Research Agent → searchPapers('fascioliasis cattle Mexico') → Analysis Agent → readPaperContent(Rodríguez‐Vivas et al. 2017) → runPythonAnalysis(pandas plot losses vs. infection rates) → matplotlib graph of annual economic impacts.

"Write LaTeX review on Fasciola hepatica transmission in sheep with citations"

Synthesis Agent → gap detection(Cwiklinski et al. 2016) → Writing Agent → latexEditText(draft epidemiology section) → latexSyncCitations(10 helminth papers) → latexCompile → PDF with ruminant transmission model.

"Find code for modeling Lymnaeidae snail distributions in fascioliasis epidemiology"

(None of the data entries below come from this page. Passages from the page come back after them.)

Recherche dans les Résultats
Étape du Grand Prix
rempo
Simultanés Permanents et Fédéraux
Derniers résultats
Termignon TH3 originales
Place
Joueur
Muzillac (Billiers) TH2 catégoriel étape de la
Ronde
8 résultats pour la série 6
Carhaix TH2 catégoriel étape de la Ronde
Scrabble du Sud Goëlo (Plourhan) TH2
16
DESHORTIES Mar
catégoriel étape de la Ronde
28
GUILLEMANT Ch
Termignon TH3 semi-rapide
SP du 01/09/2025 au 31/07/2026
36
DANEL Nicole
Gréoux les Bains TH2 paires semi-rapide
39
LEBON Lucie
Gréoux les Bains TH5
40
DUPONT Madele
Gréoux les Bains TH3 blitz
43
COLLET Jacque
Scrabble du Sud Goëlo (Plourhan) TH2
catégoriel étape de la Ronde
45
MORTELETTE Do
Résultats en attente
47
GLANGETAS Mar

Research Agent → searchPapers('Lymnaeidae phylogeny fascioliasis') → paperExtractUrls(Correa et al. 2010) → paperFindGithubRepo → githubRepoInspect → Python scripts for vector habitat simulation.

Automated Workflows

Deep Research workflow conducts systematic review of 50+ helminth papers, chaining searchPapers → citationGraph → GRADE grading for fascioliasis prevalence meta-analysis. DeepScan applies 7-step verification to Roeber et al. (2013), checkpointing molecular epidemiology claims with CoVe. Theorizer generates hypotheses on climate-driven transmission from Mas‐Coma et al. (2018) and Hansen & Perry (1994).

Frequently Asked Questions

What defines fascioliasis epidemiology in livestock?

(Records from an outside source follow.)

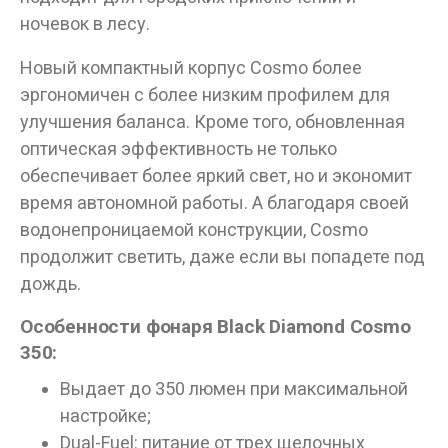
ночевок в лесу.
Новый компактный корпус Cosmo более
эргономичен с более низким профилем для
улучшения баланса. Кроме того, обновленная
оптическая эффективность не только
обеспечивает более яркий свет, но и экономит
время автономной работы. А благодаря своей
Данные товары продаются лицам,
водонепроницаемой конструкции, Cosmo
достигшим 18 лет!
продолжит светить, даже если вы попадете под
Вам исполнилось 18 лет?
дождь.
Особенности фонаря Black Diamond Cosmo
350:
ДА
НЕТ
Выдает до 350 люмен при максимальной
настройке;
Dual-Fuel: питание от трех щелочных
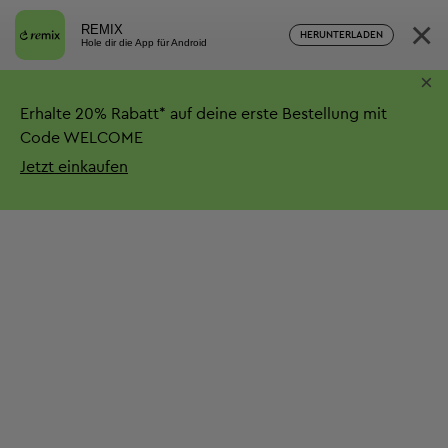
×
REMIX
HERUNTERLADEN
Hole dir die App für Android
×
Erhalte
20%
Rabatt*
auf deine erste Bestellung mit
Code WELCOME
Jetzt einkaufen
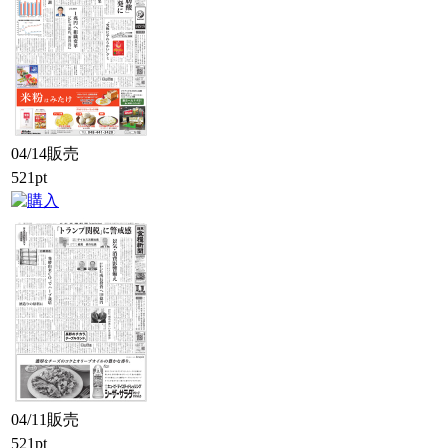
04/14販売
521pt
04/11販売
521pt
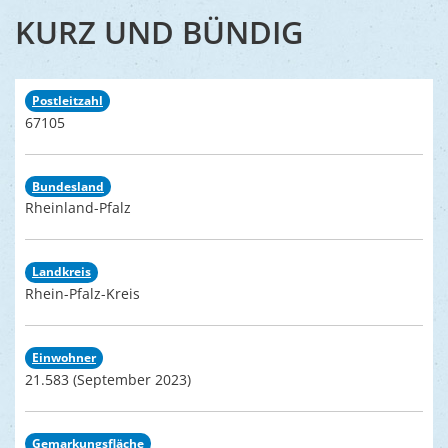
KURZ UND BÜNDIG
Postleitzahl
67105
Bundesland
Rheinland-Pfalz
Landkreis
Rhein-Pfalz-Kreis
Einwohner
21.583 (September 2023)
Gemarkungsfläche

It maps Fasciola hepatica prevalence, risk factors, and transmission in ruminants via serological/coprological tests and snail vector studies. Cwiklinski et al. (2016) emphasize global ruminant impacts.

What are main methods used?

Serological ELISA, coprological sedimentation, and molecular phylogeny for Lymnaeidae vectors. Correa et al. (2010) use supermatrix gene analysis; Hansen and Perry (1994) detail ruminant survey techniques.

What are key papers?

Foundational: Roeber et al. (2013, 384 citations) on nematode epidemiology tools; Correa et al. (2010, 185 citations) on snail vectors. Recent: Mas‐Coma et al. (2018, 228 citations) on infection sources; Fairweather et al. (2020, 195 citations) on fluke resistance.

What open problems exist?

Predicting climate effects on snail habitats and modeling drug resistance spread in livestock. Fairweather et al. (2020) highlight resistance gaps; Roeber et al. (2013) urge advanced molecular epidemiology.